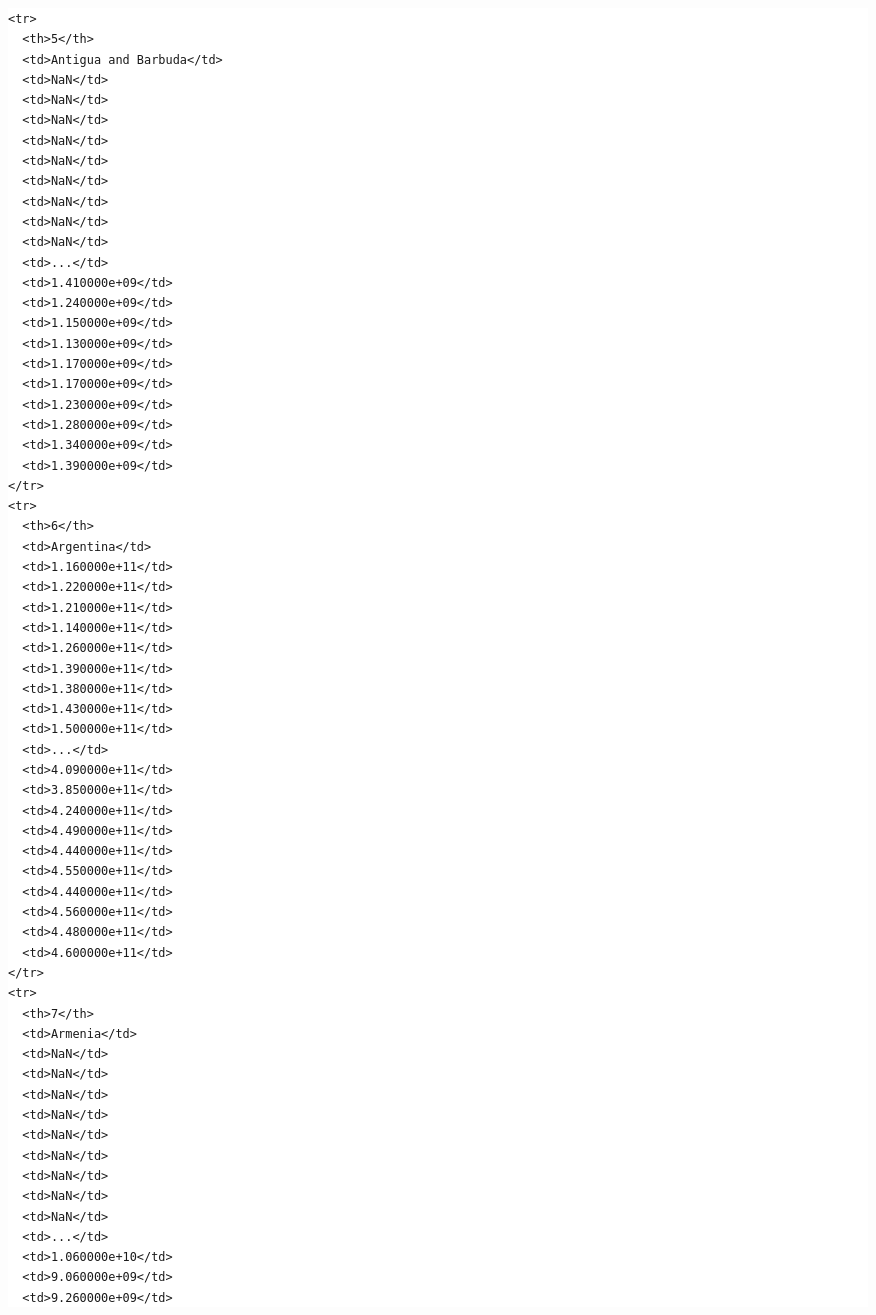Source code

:     <tr>
      <th>5</th>
      <td>Antigua and Barbuda</td>
      <td>NaN</td>
      <td>NaN</td>
      <td>NaN</td>
      <td>NaN</td>
      <td>NaN</td>
      <td>NaN</td>
      <td>NaN</td>
      <td>NaN</td>
      <td>NaN</td>
      <td>...</td>
      <td>1.410000e+09</td>
      <td>1.240000e+09</td>
      <td>1.150000e+09</td>
      <td>1.130000e+09</td>
      <td>1.170000e+09</td>
      <td>1.170000e+09</td>
      <td>1.230000e+09</td>
      <td>1.280000e+09</td>
      <td>1.340000e+09</td>
      <td>1.390000e+09</td>
    </tr>
    <tr>
      <th>6</th>
      <td>Argentina</td>
      <td>1.160000e+11</td>
      <td>1.220000e+11</td>
      <td>1.210000e+11</td>
      <td>1.140000e+11</td>
      <td>1.260000e+11</td>
      <td>1.390000e+11</td>
      <td>1.380000e+11</td>
      <td>1.430000e+11</td>
      <td>1.500000e+11</td>
      <td>...</td>
      <td>4.090000e+11</td>
      <td>3.850000e+11</td>
      <td>4.240000e+11</td>
      <td>4.490000e+11</td>
      <td>4.440000e+11</td>
      <td>4.550000e+11</td>
      <td>4.440000e+11</td>
      <td>4.560000e+11</td>
      <td>4.480000e+11</td>
      <td>4.600000e+11</td>
    </tr>
    <tr>
      <th>7</th>
      <td>Armenia</td>
      <td>NaN</td>
      <td>NaN</td>
      <td>NaN</td>
      <td>NaN</td>
      <td>NaN</td>
      <td>NaN</td>
      <td>NaN</td>
      <td>NaN</td>
      <td>NaN</td>
      <td>...</td>
      <td>1.060000e+10</td>
      <td>9.060000e+09</td>
      <td>9.260000e+09</td>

• _TASK STATEMENT_:
Write out exactly the lines of the entries above that run from the line containing "<td>Armenia</td>" through the last line, including both.

• _TASK RESPONSE_:
      <td>Armenia</td>
      <td>NaN</td>
      <td>NaN</td>
      <td>NaN</td>
      <td>NaN</td>
      <td>NaN</td>
      <td>NaN</td>
      <td>NaN</td>
      <td>NaN</td>
      <td>NaN</td>
      <td>...</td>
      <td>1.060000e+10</td>
      <td>9.060000e+09</td>
      <td>9.260000e+09</td>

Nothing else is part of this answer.